*Task brief:*
Without changing a character, return the entries, but not the images they hold.
START Data for analysis
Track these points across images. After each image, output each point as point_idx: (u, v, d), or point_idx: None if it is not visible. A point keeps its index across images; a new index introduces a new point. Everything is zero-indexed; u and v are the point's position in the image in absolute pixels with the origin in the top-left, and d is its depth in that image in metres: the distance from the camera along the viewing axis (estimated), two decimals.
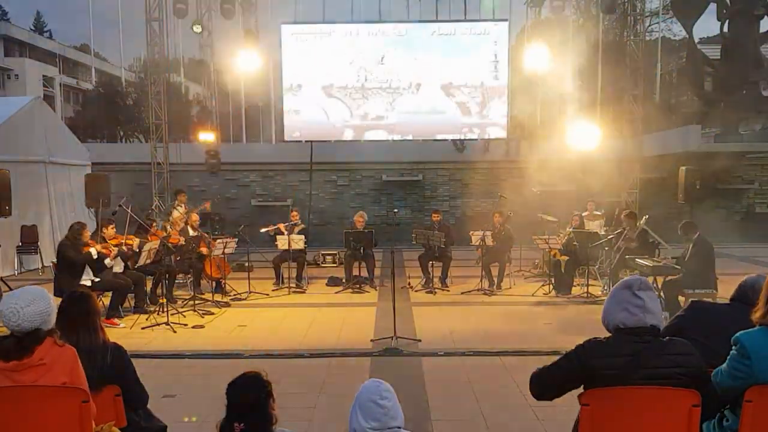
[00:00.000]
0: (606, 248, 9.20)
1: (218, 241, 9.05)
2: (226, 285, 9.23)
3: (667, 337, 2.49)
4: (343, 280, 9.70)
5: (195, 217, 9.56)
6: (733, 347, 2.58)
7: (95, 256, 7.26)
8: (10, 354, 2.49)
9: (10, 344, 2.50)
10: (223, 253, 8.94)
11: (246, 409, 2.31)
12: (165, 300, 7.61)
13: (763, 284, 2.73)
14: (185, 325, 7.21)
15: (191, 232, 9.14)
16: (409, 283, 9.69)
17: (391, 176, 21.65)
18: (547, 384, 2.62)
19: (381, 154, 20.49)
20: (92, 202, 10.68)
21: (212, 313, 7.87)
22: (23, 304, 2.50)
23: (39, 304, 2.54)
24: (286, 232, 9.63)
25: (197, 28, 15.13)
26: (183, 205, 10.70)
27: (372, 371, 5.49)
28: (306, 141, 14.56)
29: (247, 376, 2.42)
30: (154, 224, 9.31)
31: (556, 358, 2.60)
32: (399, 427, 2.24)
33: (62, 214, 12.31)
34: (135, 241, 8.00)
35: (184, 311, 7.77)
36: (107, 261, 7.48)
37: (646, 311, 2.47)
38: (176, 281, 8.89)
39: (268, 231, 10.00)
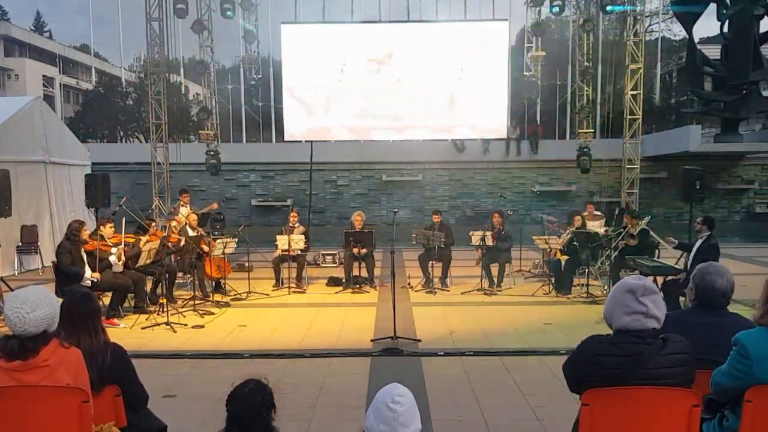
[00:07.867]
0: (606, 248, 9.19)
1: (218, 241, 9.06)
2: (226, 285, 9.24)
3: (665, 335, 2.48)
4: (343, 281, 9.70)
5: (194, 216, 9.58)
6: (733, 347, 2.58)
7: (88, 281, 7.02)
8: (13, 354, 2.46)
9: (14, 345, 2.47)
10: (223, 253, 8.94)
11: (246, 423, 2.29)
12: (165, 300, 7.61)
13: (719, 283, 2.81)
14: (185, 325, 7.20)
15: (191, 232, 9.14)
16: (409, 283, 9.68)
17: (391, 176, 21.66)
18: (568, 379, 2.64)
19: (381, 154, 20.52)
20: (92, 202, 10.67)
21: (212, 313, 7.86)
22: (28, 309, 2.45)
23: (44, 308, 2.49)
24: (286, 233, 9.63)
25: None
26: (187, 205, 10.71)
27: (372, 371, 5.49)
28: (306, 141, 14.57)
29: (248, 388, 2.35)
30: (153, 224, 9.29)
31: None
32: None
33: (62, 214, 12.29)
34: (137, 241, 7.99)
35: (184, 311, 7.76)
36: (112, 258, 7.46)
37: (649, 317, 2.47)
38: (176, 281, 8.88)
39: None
END Data for analysis
*Written response:*
Track these points across images. After each image, output each point as point_idx: (u, v, d), or point_idx: None if it is not visible. A point keeps its index across images; a new index introduces a new point. Everything is zero-indexed; u and v are the point's position in the image in absolute pixels with the origin in the top-left, and d is its depth in that image in metres: the distance from the camera along the viewing axis (estimated), two decimals.
[00:00.000]
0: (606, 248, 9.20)
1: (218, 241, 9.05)
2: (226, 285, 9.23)
3: (667, 337, 2.49)
4: (343, 280, 9.70)
5: (195, 217, 9.56)
6: (733, 347, 2.58)
7: (95, 256, 7.26)
8: (10, 354, 2.49)
9: (10, 344, 2.50)
10: (223, 253, 8.94)
11: (246, 409, 2.31)
12: (165, 300, 7.61)
13: (763, 284, 2.73)
14: (185, 325, 7.21)
15: (191, 232, 9.14)
16: (409, 283, 9.69)
17: (391, 176, 21.65)
18: (547, 384, 2.62)
19: (381, 154, 20.49)
20: (92, 202, 10.68)
21: (212, 313, 7.87)
22: (23, 304, 2.50)
23: (39, 304, 2.54)
24: (286, 232, 9.63)
25: (197, 28, 15.13)
26: (183, 205, 10.70)
27: (372, 371, 5.49)
28: (306, 141, 14.56)
29: (247, 376, 2.42)
30: (154, 224, 9.31)
31: (556, 358, 2.60)
32: (399, 427, 2.24)
33: (62, 214, 12.31)
34: (135, 241, 8.00)
35: (184, 311, 7.77)
36: (107, 261, 7.48)
37: (646, 311, 2.47)
38: (176, 281, 8.89)
39: (268, 231, 10.00)
[00:07.867]
0: (606, 248, 9.19)
1: (218, 241, 9.06)
2: (226, 285, 9.24)
3: (665, 335, 2.48)
4: (343, 281, 9.70)
5: (194, 216, 9.58)
6: (733, 347, 2.58)
7: (88, 281, 7.02)
8: (13, 354, 2.46)
9: (14, 345, 2.47)
10: (223, 253, 8.94)
11: (246, 423, 2.29)
12: (165, 300, 7.61)
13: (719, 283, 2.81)
14: (185, 325, 7.20)
15: (191, 232, 9.14)
16: (409, 283, 9.68)
17: (391, 176, 21.66)
18: (568, 379, 2.64)
19: (381, 154, 20.52)
20: (92, 202, 10.67)
21: (212, 313, 7.86)
22: (28, 309, 2.45)
23: (44, 308, 2.49)
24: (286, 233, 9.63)
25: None
26: (187, 205, 10.71)
27: (372, 371, 5.49)
28: (306, 141, 14.57)
29: (248, 388, 2.35)
30: (153, 224, 9.29)
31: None
32: None
33: (62, 214, 12.29)
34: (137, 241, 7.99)
35: (184, 311, 7.76)
36: (112, 258, 7.46)
37: (649, 317, 2.47)
38: (176, 281, 8.88)
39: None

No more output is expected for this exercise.